Il n'y a pas de hiérarchie qui institue des ministères, mais un peuple élu qui s'organise et reconnaît, voire se donne, des ministères. Cette reconnaissance donne l'autorité nécessaire à ceux qui en sont chargés.

Le prêtre juif semble disparaître au profit de l'ancien. Les prophètes constituent la seule catégorie juive conservée par les églises.

Les apôtres disparaissent très vite au profit des anciens, des diacres, des évêques. Les " anciens " font fonction de prédicateurs et sans doute d'administrateurs.

Le ministère le plus proche de celui du pasteur en paroisse d'aujourd'hui semble être celui d' "ancien " dans le sens d'évêque (Actes 20,28 : "faire paître le troupeau").

D'après Paul le "gouvernement" vient en queue de liste des ministères qu'il connaît, juste avant le " parler en langue ".

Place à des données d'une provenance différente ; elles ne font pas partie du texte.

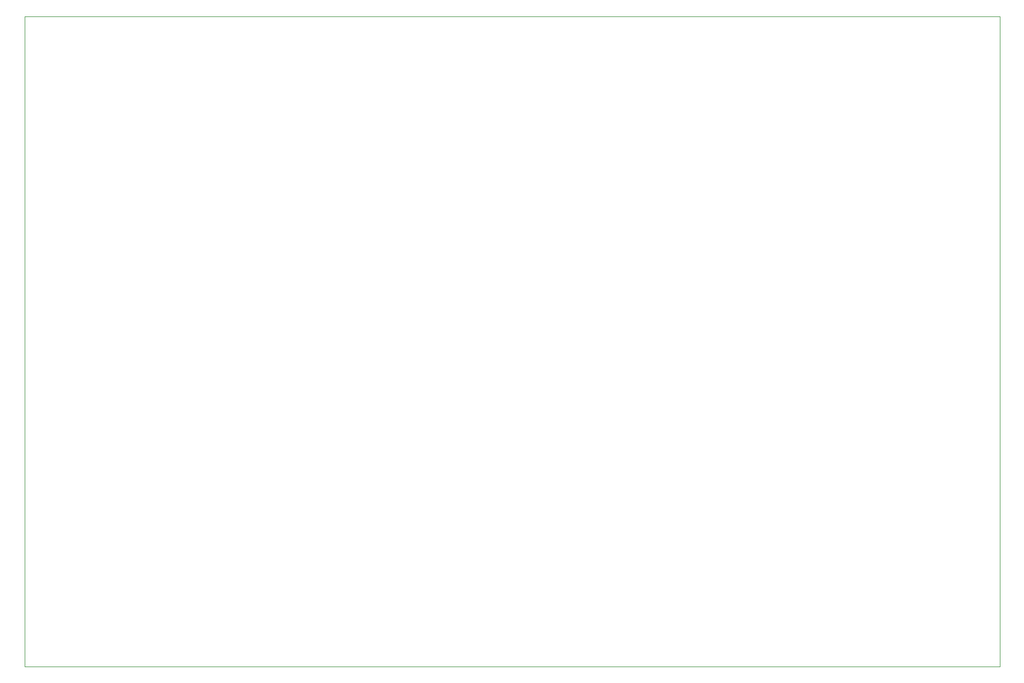
<source format=gbr>
%TF.GenerationSoftware,KiCad,Pcbnew,7.0.2*%
%TF.CreationDate,2023-05-13T22:40:36-03:00*%
%TF.ProjectId,op,6f702e6b-6963-4616-945f-706362585858,rev?*%
%TF.SameCoordinates,Original*%
%TF.FileFunction,Profile,NP*%
%FSLAX46Y46*%
G04 Gerber Fmt 4.6, Leading zero omitted, Abs format (unit mm)*
G04 Created by KiCad (PCBNEW 7.0.2) date 2023-05-13 22:40:36*
%MOMM*%
%LPD*%
G01*
G04 APERTURE LIST*
%TA.AperFunction,Profile*%
%ADD10C,0.100000*%
%TD*%
G04 APERTURE END LIST*
D10*
X14780000Y-19790000D02*
X165190000Y-19790000D01*
X165190000Y-120210000D01*
X14780000Y-120210000D01*
X14780000Y-19790000D01*
M02*

</source>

Nous constatons une extrême diversité des ministères, une certaine profusion même, leur adaptation en fonction de l'évolution, de la constitution en Eglise des adeptes du Christ, des contextes culturels, leur complémentarité. Voilà un bel encouragement à ne pas nous enfermer dans des catégories qui seraient immuables mais à faire preuve de souplesse et d'imagination !

Ernest Winstein
(mars 1996 / mars 2006)



Eléments de bibliographie :
Hans Conzelmann, Grundriss der Théologie des Neuen Testaments, München, 1967. Traduction française : Théologie du Nouveau Testament, Paris et Genève, 1969.
H. Conzelmann et A. Lindemann, Guide pour l'étude du Nouveau Testament, trad. de l'allemand, Genève, 1999.
Etienne Trocmé, Quatre Evangiles, une seule foi, Paris, 2000.